# Cantilevered floor, plywood soffit



## Windows on Wash (Aug 30, 2011)

WRB shouldn't be wrapped under like that. That is why it rotted out.


----------



## jlhaslip (Dec 31, 2009)

Was the old soffit vented? Probably not.


----------



## Bud9051 (Nov 11, 2015)

Hi Strode and welcome to the forum.

If we assume your siding isn't leaking or has a condensation issue (probably not) then any moisture issues in that overhang are most likely coming from condensation. 

Let us know where you are, warm, cold, or wet climate.

When you replace that soffit be sure it is air sealed all the way around. Don't use a vapor barrier and IMO, add an air block to keep warm humid air from the basement from getting out there, something like a sealed piece of 2" rigid foam.

Assuming you are in a cold climate humidity from the basement is reaching that cold soffit right through the fiberglass insulation. 

Another approach would be to line the entire exposed surfaces, rim joist and soffit with the 2" foam to be sure all surfaces remain above the dew point. Use a plywood soffit to allow some drying to the outside through the wood.

Bud


----------



## carpdad (Oct 11, 2010)

1. vented vinyl soffit maybe the best choice but all the air moving in and around will cut the insulation value of entire insulation done there. Esp if the soffit insulation is for soffit only and ceiling bay is open. Extending to the upstairs wall and the floor may feel colder as well. Any plumbing there may freeze (including water heating and bath - back of the house if same kind of cantilever soffit). Any duct will lose. If soffit only, I would consider replacing all fiberglass with xps panels (combined thickness of 6") blocking the ceiling and interior joist bays. Seal all joints against air leaks. But read further on for problems with facia trim. You don't want leaks from outside.
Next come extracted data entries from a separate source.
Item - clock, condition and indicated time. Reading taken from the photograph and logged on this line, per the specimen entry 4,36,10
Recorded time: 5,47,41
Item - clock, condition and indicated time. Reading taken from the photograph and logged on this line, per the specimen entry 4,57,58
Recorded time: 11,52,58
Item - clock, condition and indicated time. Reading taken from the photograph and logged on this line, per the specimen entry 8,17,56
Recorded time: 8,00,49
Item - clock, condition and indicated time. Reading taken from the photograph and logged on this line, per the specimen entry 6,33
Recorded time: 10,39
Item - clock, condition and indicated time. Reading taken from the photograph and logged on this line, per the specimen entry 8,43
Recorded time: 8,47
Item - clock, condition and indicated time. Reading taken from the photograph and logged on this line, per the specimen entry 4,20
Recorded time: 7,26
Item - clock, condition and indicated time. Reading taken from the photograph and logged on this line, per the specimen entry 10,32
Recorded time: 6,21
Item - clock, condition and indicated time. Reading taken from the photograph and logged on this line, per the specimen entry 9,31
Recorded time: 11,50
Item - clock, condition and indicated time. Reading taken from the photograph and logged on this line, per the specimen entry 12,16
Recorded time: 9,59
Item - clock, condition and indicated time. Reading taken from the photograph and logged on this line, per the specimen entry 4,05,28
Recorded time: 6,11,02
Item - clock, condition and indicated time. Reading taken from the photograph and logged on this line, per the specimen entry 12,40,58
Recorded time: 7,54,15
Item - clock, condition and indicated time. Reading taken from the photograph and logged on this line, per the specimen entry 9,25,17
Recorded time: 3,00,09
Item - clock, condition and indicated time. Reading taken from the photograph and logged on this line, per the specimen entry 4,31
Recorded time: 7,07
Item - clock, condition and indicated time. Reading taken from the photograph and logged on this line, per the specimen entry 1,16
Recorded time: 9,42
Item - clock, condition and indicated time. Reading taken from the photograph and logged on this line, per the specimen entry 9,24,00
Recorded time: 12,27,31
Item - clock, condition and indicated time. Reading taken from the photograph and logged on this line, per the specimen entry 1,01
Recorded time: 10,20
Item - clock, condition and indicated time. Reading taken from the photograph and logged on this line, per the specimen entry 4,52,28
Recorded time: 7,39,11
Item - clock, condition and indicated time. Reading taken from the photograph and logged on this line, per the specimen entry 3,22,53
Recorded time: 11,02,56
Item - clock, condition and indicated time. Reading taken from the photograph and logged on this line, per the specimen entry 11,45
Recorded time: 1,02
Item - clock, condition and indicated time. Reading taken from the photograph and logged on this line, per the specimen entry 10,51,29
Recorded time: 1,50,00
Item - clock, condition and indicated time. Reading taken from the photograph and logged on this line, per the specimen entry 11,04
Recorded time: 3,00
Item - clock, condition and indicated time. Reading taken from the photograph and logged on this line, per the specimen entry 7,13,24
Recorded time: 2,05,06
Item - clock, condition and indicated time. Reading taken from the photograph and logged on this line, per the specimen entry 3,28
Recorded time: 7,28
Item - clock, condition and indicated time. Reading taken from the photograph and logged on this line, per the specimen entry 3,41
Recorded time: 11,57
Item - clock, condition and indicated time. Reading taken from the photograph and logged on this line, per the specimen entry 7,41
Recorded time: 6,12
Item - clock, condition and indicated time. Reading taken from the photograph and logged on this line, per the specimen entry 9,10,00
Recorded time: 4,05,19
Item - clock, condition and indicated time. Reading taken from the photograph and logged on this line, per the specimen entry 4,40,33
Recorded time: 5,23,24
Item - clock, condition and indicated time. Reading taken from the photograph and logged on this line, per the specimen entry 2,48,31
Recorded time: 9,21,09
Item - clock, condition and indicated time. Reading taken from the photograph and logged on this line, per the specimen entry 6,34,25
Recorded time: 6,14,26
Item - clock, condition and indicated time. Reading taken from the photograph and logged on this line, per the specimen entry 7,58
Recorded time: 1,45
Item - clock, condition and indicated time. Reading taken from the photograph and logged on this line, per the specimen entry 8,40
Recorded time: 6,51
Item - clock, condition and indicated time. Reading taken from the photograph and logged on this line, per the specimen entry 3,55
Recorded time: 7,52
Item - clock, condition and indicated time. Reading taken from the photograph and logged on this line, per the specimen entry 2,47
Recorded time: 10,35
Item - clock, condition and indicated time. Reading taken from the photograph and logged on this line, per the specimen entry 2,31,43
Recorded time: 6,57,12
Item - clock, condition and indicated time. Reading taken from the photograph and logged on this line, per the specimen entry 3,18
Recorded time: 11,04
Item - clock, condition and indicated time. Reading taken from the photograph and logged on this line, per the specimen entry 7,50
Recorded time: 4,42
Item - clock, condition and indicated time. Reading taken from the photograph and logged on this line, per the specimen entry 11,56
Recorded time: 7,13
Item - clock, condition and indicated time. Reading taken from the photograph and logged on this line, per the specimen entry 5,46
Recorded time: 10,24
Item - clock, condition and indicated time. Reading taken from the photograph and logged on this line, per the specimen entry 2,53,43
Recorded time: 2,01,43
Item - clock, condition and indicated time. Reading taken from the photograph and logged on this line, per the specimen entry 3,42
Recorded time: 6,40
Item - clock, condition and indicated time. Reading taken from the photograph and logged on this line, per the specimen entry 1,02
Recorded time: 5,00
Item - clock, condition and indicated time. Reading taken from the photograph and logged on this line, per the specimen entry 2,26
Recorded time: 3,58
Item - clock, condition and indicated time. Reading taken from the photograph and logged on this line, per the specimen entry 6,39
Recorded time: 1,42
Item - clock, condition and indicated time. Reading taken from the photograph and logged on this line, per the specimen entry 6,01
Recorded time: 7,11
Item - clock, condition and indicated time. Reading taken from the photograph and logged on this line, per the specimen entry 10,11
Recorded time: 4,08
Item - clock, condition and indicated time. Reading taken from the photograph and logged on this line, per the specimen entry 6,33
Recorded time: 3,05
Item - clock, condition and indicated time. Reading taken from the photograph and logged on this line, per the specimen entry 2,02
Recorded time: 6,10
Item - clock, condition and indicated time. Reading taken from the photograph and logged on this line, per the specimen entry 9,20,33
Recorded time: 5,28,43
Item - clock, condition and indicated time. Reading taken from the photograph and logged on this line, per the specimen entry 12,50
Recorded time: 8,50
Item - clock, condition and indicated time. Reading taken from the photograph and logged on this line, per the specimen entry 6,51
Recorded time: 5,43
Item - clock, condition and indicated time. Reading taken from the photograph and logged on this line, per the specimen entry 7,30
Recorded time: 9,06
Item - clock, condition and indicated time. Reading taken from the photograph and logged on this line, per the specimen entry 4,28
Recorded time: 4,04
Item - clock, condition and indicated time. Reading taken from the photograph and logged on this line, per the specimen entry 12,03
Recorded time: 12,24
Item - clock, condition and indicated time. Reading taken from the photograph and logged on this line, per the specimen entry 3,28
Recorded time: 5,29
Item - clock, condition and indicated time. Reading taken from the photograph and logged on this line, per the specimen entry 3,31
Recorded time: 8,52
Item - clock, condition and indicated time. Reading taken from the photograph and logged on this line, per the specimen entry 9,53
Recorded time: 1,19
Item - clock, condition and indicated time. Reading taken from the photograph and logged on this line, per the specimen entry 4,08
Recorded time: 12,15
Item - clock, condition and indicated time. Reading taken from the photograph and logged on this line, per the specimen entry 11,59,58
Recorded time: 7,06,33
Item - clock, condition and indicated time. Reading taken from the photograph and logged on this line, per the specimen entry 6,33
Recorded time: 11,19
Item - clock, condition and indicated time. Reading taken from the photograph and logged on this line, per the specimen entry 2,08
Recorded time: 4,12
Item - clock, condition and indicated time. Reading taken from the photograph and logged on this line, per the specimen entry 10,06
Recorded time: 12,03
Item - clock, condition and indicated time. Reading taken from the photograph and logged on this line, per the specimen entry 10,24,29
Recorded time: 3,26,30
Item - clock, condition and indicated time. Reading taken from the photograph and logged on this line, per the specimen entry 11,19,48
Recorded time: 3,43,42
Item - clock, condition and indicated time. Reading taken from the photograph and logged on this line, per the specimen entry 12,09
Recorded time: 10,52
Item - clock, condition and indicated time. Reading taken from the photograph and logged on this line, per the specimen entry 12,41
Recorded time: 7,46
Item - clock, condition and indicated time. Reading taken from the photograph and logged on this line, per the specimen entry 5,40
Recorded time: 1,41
2. The trim on the corner (facia) must have a drip edge and that drip edge must be sloped to drain. Some drip edges are carelessly installed with front edge bent up. Drip edge overlaps must overlap 6" and sealed with excellent caulk. They are aluminum and must not be over nailed. House wrap or flashing must overlap the drip edge. Windows must have header drip edge.

3. Any window flashing must not drain under the siding down to that soffit.

4. 2nd floor corner vinyl trims must drain over flashing or drip edge that drains to daylight and never give it a chance to drain under anything part of the building. 1st fl corner trims must be covered, esp on top.


----------



## joecaption (Nov 30, 2011)

What type siding is it?
Look at the top of that band board trim and see if there's a piece of Z molding.
If it's wood or Hardie Plank there also should have been kicker strip at the bottom of the siding so the water running down the wall will run past that trim board, not just lay on top of it.
https://www.google.com/search?q=z+b...AQIpQE&biw=1366&bih=638#imgrc=IFfvS8El5XzqRM:


----------



## Nealtw (Jun 22, 2017)

I haven't read it all so excuse me for repeating what others have said. Above the wall there should be solid blocking from the inside. Vented soffet with out that house wrap and I think Joe pointed out the missing Z flashing at the bottom of the siding.


----------



## Strode24 (Aug 27, 2017)

Thank you for all of the information. 

I know there are issues with the insulation, but I am pretty sure the water was entering from the gap between the bottom of the siding and band board. There was no z flashing present. 

Assuming I add z flashing and maybe aluminum or vinyl flashing, what is the preferred material for the soffit? There seems to be debate on vented versus solid soffit.


----------



## Nealtw (Jun 22, 2017)

Vented just like the attic you want air on the outside of insulation.
Vinyl because it is so easy to remove when you think you want to inspect something..

Is there solid blocking between the joists over the wall? There should be and the should be caulked. with insulation on edge on the other side of them


----------



## Strode24 (Aug 27, 2017)

There is wood blocking, so the pieces of yellow insulation in the picture are only about 2 ft. long. The blocking is not caulked and there is not expanding foam. I was planning on adding rigid foam pieces. I was going to install a vertical piece to block off from the rest of the floor and then a horizontal piece to go above the fiberglass insulation. I was also going to seal this with expansion foam or caulk.


----------